Each party (the “Indemnifying Party”) agrees to indemnify, defend and hold harmless the other party and its Affiliates (and all equity holders, employees, officers, directors, contractors or representatives of the same) (collectively, the “Indemnified Party”) to the maximum extent permitted by law from and against any and all damages, liabilities, costs and expenses (including reasonable attorneys’ fees) arising out of a third party claim based on the Indemnifying Party’s breach of any term of this Terms and Conditions. If any claim or action is brought against the Indemnified Party for which indemnity may be sought pursuant to this section, the Indemnified Party shall be entitled to participate at their own expense in the defense of such claim, and no settlement may be entered into by the Indemnifying Party without the Indemnified Party’s prior written consent.

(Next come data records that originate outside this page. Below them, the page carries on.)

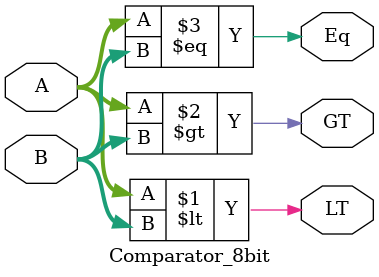
<source format=v>
`timescale 1ns / 1ps


module Comparator_8bit(LT, GT, Eq, A, B);
input [7:0] A, B;
output LT, GT, Eq;

assign LT = A < B;
assign GT = A > B;
assign Eq = A == B;

endmodule

</source>
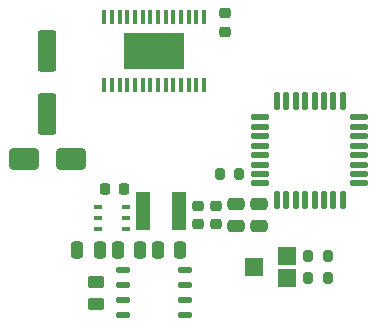
<source format=gtp>
%TF.GenerationSoftware,KiCad,Pcbnew,9.0.7*%
%TF.CreationDate,2026-01-27T18:23:45+01:00*%
%TF.ProjectId,NEMA17_FOC_Driver,4e454d41-3137-45f4-964f-435f44726976,rev?*%
%TF.SameCoordinates,Original*%
%TF.FileFunction,Paste,Top*%
%TF.FilePolarity,Positive*%
%FSLAX46Y46*%
G04 Gerber Fmt 4.6, Leading zero omitted, Abs format (unit mm)*
G04 Created by KiCad (PCBNEW 9.0.7) date 2026-01-27 18:23:45*
%MOMM*%
%LPD*%
G01*
G04 APERTURE LIST*
G04 Aperture macros list*
%AMRoundRect*
0 Rectangle with rounded corners*
0 $1 Rounding radius*
0 $2 $3 $4 $5 $6 $7 $8 $9 X,Y pos of 4 corners*
0 Add a 4 corners polygon primitive as box body*
4,1,4,$2,$3,$4,$5,$6,$7,$8,$9,$2,$3,0*
0 Add four circle primitives for the rounded corners*
1,1,$1+$1,$2,$3*
1,1,$1+$1,$4,$5*
1,1,$1+$1,$6,$7*
1,1,$1+$1,$8,$9*
0 Add four rect primitives between the rounded corners*
20,1,$1+$1,$2,$3,$4,$5,0*
20,1,$1+$1,$4,$5,$6,$7,0*
20,1,$1+$1,$6,$7,$8,$9,0*
20,1,$1+$1,$8,$9,$2,$3,0*%
G04 Aperture macros list end*
%ADD10C,0.000000*%
%ADD11RoundRect,0.200000X0.200000X0.275000X-0.200000X0.275000X-0.200000X-0.275000X0.200000X-0.275000X0*%
%ADD12RoundRect,0.250000X-0.450000X0.262500X-0.450000X-0.262500X0.450000X-0.262500X0.450000X0.262500X0*%
%ADD13RoundRect,0.225000X0.250000X-0.225000X0.250000X0.225000X-0.250000X0.225000X-0.250000X-0.225000X0*%
%ADD14O,1.250000X0.549999*%
%ADD15RoundRect,0.250000X-0.250000X-0.475000X0.250000X-0.475000X0.250000X0.475000X-0.250000X0.475000X0*%
%ADD16R,1.498600X1.498600*%
%ADD17R,0.304800X1.161999*%
%ADD18R,5.180000X3.099999*%
%ADD19R,0.698500X0.457200*%
%ADD20RoundRect,0.250000X0.475000X-0.250000X0.475000X0.250000X-0.475000X0.250000X-0.475000X-0.250000X0*%
%ADD21RoundRect,0.250000X-0.550000X1.500000X-0.550000X-1.500000X0.550000X-1.500000X0.550000X1.500000X0*%
%ADD22R,1.200000X3.300000*%
%ADD23RoundRect,0.125000X0.125000X-0.625000X0.125000X0.625000X-0.125000X0.625000X-0.125000X-0.625000X0*%
%ADD24RoundRect,0.125000X0.625000X-0.125000X0.625000X0.125000X-0.625000X0.125000X-0.625000X-0.125000X0*%
%ADD25RoundRect,0.250000X1.000000X0.650000X-1.000000X0.650000X-1.000000X-0.650000X1.000000X-0.650000X0*%
%ADD26RoundRect,0.225000X-0.225000X-0.250000X0.225000X-0.250000X0.225000X0.250000X-0.225000X0.250000X0*%
%ADD27RoundRect,0.250000X0.250000X0.475000X-0.250000X0.475000X-0.250000X-0.475000X0.250000X-0.475000X0*%
%ADD28RoundRect,0.200000X-0.200000X-0.275000X0.200000X-0.275000X0.200000X0.275000X-0.200000X0.275000X0*%
G04 APERTURE END LIST*
D10*
%TO.C,U1*%
G36*
X164105000Y-66000000D02*
G01*
X163010000Y-66000000D01*
X163010000Y-64650000D01*
X164105000Y-64650000D01*
X164105000Y-66000000D01*
G37*
G36*
X164105000Y-67550000D02*
G01*
X163010000Y-67550000D01*
X163010000Y-66200000D01*
X164105000Y-66200000D01*
X164105000Y-67550000D01*
G37*
G36*
X165400000Y-66000000D02*
G01*
X164305000Y-66000000D01*
X164305000Y-64650000D01*
X165400000Y-64650000D01*
X165400000Y-66000000D01*
G37*
G36*
X165400000Y-67550000D02*
G01*
X164305000Y-67550000D01*
X164305000Y-66200000D01*
X165400000Y-66200000D01*
X165400000Y-67550000D01*
G37*
G36*
X166695000Y-66000000D02*
G01*
X165600000Y-66000000D01*
X165600000Y-64650000D01*
X166695000Y-64650000D01*
X166695000Y-66000000D01*
G37*
G36*
X166695000Y-67550000D02*
G01*
X165600000Y-67550000D01*
X165600000Y-66200000D01*
X166695000Y-66200000D01*
X166695000Y-67550000D01*
G37*
G36*
X167990000Y-66000000D02*
G01*
X166895000Y-66000000D01*
X166895000Y-64650000D01*
X167990000Y-64650000D01*
X167990000Y-66000000D01*
G37*
G36*
X167990000Y-67550000D02*
G01*
X166895000Y-67550000D01*
X166895000Y-66200000D01*
X167990000Y-66200000D01*
X167990000Y-67550000D01*
G37*
%TD*%
D11*
%TO.C,RLED_R1*%
X180185000Y-83400000D03*
X178535000Y-83400000D03*
%TD*%
D12*
%TO.C,RCAN1*%
X160530000Y-85637500D03*
X160530000Y-87462500D03*
%TD*%
D13*
%TO.C,C1*%
X171480000Y-64425000D03*
X171480000Y-62875000D03*
%TD*%
D14*
%TO.C,U5*%
X168145001Y-88425000D03*
X168145001Y-87155000D03*
X168145001Y-85885000D03*
X168145001Y-84615000D03*
X162895001Y-84615000D03*
X162895001Y-85885000D03*
X162895001Y-87155000D03*
X162895001Y-88425000D03*
%TD*%
D15*
%TO.C,C5*%
X158990000Y-82910000D03*
X160890000Y-82910000D03*
%TD*%
D16*
%TO.C,LED1*%
X176770000Y-83399999D03*
X176770000Y-85300001D03*
X173970000Y-84350000D03*
%TD*%
D17*
%TO.C,U1*%
X169725074Y-63229000D03*
X169075063Y-63229000D03*
X168425051Y-63229000D03*
X167775040Y-63229000D03*
X167125028Y-63229000D03*
X166475017Y-63229000D03*
X165825006Y-63229000D03*
X165174994Y-63229000D03*
X164524983Y-63229000D03*
X163874972Y-63229000D03*
X163224960Y-63229000D03*
X162574949Y-63229000D03*
X161924937Y-63229000D03*
X161274926Y-63229000D03*
X161274926Y-68971000D03*
X161924937Y-68971000D03*
X162574949Y-68971000D03*
X163224960Y-68971000D03*
X163874972Y-68971000D03*
X164524983Y-68971000D03*
X165174994Y-68971000D03*
X165825006Y-68971000D03*
X166475017Y-68971000D03*
X167125028Y-68971000D03*
X167775040Y-68971000D03*
X168425051Y-68971000D03*
X169075063Y-68971000D03*
X169725074Y-68971000D03*
D18*
X165500000Y-66100000D03*
%TD*%
D19*
%TO.C,U2*%
X160699850Y-79269999D03*
X160699850Y-80220000D03*
X160699850Y-81170001D03*
X163100150Y-81170001D03*
X163100150Y-80220000D03*
X163100150Y-79269999D03*
%TD*%
D20*
%TO.C,C11*%
X174370000Y-80920000D03*
X174370000Y-79020000D03*
%TD*%
D21*
%TO.C,CIN1*%
X156460000Y-66040000D03*
X156460000Y-71440000D03*
%TD*%
D20*
%TO.C,C10*%
X172410000Y-80920000D03*
X172410000Y-79020000D03*
%TD*%
D22*
%TO.C,L1*%
X164510000Y-79650000D03*
X167610000Y-79650000D03*
%TD*%
D23*
%TO.C,U4*%
X175870000Y-78665000D03*
X176670000Y-78665000D03*
X177470000Y-78665000D03*
X178270000Y-78665000D03*
X179070000Y-78665000D03*
X179870000Y-78665000D03*
X180670000Y-78665000D03*
X181470000Y-78665000D03*
D24*
X182845000Y-77290000D03*
X182845000Y-76490000D03*
X182845000Y-75690000D03*
X182845000Y-74890000D03*
X182845000Y-74090000D03*
X182845000Y-73290000D03*
X182845000Y-72490000D03*
X182845000Y-71690000D03*
D23*
X181470000Y-70315000D03*
X180670000Y-70315000D03*
X179870000Y-70315000D03*
X179070000Y-70315000D03*
X178270000Y-70315000D03*
X177470000Y-70315000D03*
X176670000Y-70315000D03*
X175870000Y-70315000D03*
D24*
X174495000Y-71690000D03*
X174495000Y-72490000D03*
X174495000Y-73290000D03*
X174495000Y-74090000D03*
X174495000Y-74890000D03*
X174495000Y-75690000D03*
X174495000Y-76490000D03*
X174495000Y-77290000D03*
%TD*%
D25*
%TO.C,D2*%
X158450000Y-75220000D03*
X154450000Y-75220000D03*
%TD*%
D13*
%TO.C,C12*%
X169220000Y-80755000D03*
X169220000Y-79205000D03*
%TD*%
D26*
%TO.C,C6*%
X161355000Y-77790000D03*
X162905000Y-77790000D03*
%TD*%
D27*
%TO.C,C8*%
X164310000Y-82910000D03*
X162410000Y-82910000D03*
%TD*%
D28*
%TO.C,RLED_G1*%
X178535000Y-85310000D03*
X180185000Y-85310000D03*
%TD*%
D27*
%TO.C,C7*%
X167710000Y-82900000D03*
X165810000Y-82900000D03*
%TD*%
D11*
%TO.C,R_BOOT1*%
X172695000Y-76490000D03*
X171045000Y-76490000D03*
%TD*%
D13*
%TO.C,C13*%
X170690000Y-80755000D03*
X170690000Y-79205000D03*
%TD*%
M02*

</source>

9. Limitation of Liability

EXCEPT FOR BREACH OF CONFIDENTIALITY AND INDEMNIFICATION OBLIGATIONS HEREIN, IN NO EVENT WILL EITHER PARTY OR ITS AFFILIATES BE LIABLE TO THE OTHER PARTY OR ANY THIRD PARTY CLAIMING BY OR THROUGH SUCH PARTY FOR ANY SPECIAL, PUNITIVE, INDIRECT, INCIDENTAL OR CONSEQUENTIAL DAMAGES UNDER ANY THEORY OF LAW, TORT (INCLUDING NEGLIGENCE), CONTRACT, EQUITY OR OTHERWISE, INCLUDING DAMAGES FOR LOST PROFITS, REVENUES, OR DATA, COSTS OF COVER, BUSINESS INTERRUPTION, LOSS OF GOODWILL, OR DAMAGE TO REPUTATION, IN EACH CASE ARISING OUT OF OR IN CONNECTION WITH THIS AGREEMENT, EVEN IF SUCH PARTY HAD BEEN ADVISED OF (OR KNEW OR SHOULD HAVE KNOWN OF) THE POSSIBILITY OF SUCH DAMAGES. FURTHER, EXCEPT FOR BREACH OF CONFIDENTIALITY AND INDEMNIFICATION OBLIGATIONS HEREIN, IN NO EVENT WILL THE DIRECT DAMAGES OF EITHER PARTY OR ITS AFFILIATES TO THE OTHER PARTY OR ANY THIRD PARTY EXCEED, IN THE AGGREGATE WITH RESPECT TO CLAIMS ARISING OUT OF OR IN CONNECTION WITH THIS AGREEMENT, THE TOTAL DOLLAR VALUE OF ALL FEES PAID TO PUBLISHER DURING THE THIRTY (30) DAY PERIOD PRECEDING THE EVENT GIVING RISE TO THE APPLICABLE CLAIM.

10. Applicable law and dispute solution

This Agreement and any disputes pertaining to it will be governed and construed in accordance with laws of the State of California and Parties submit to the jurisdiction of the courts of San Francisco, the California.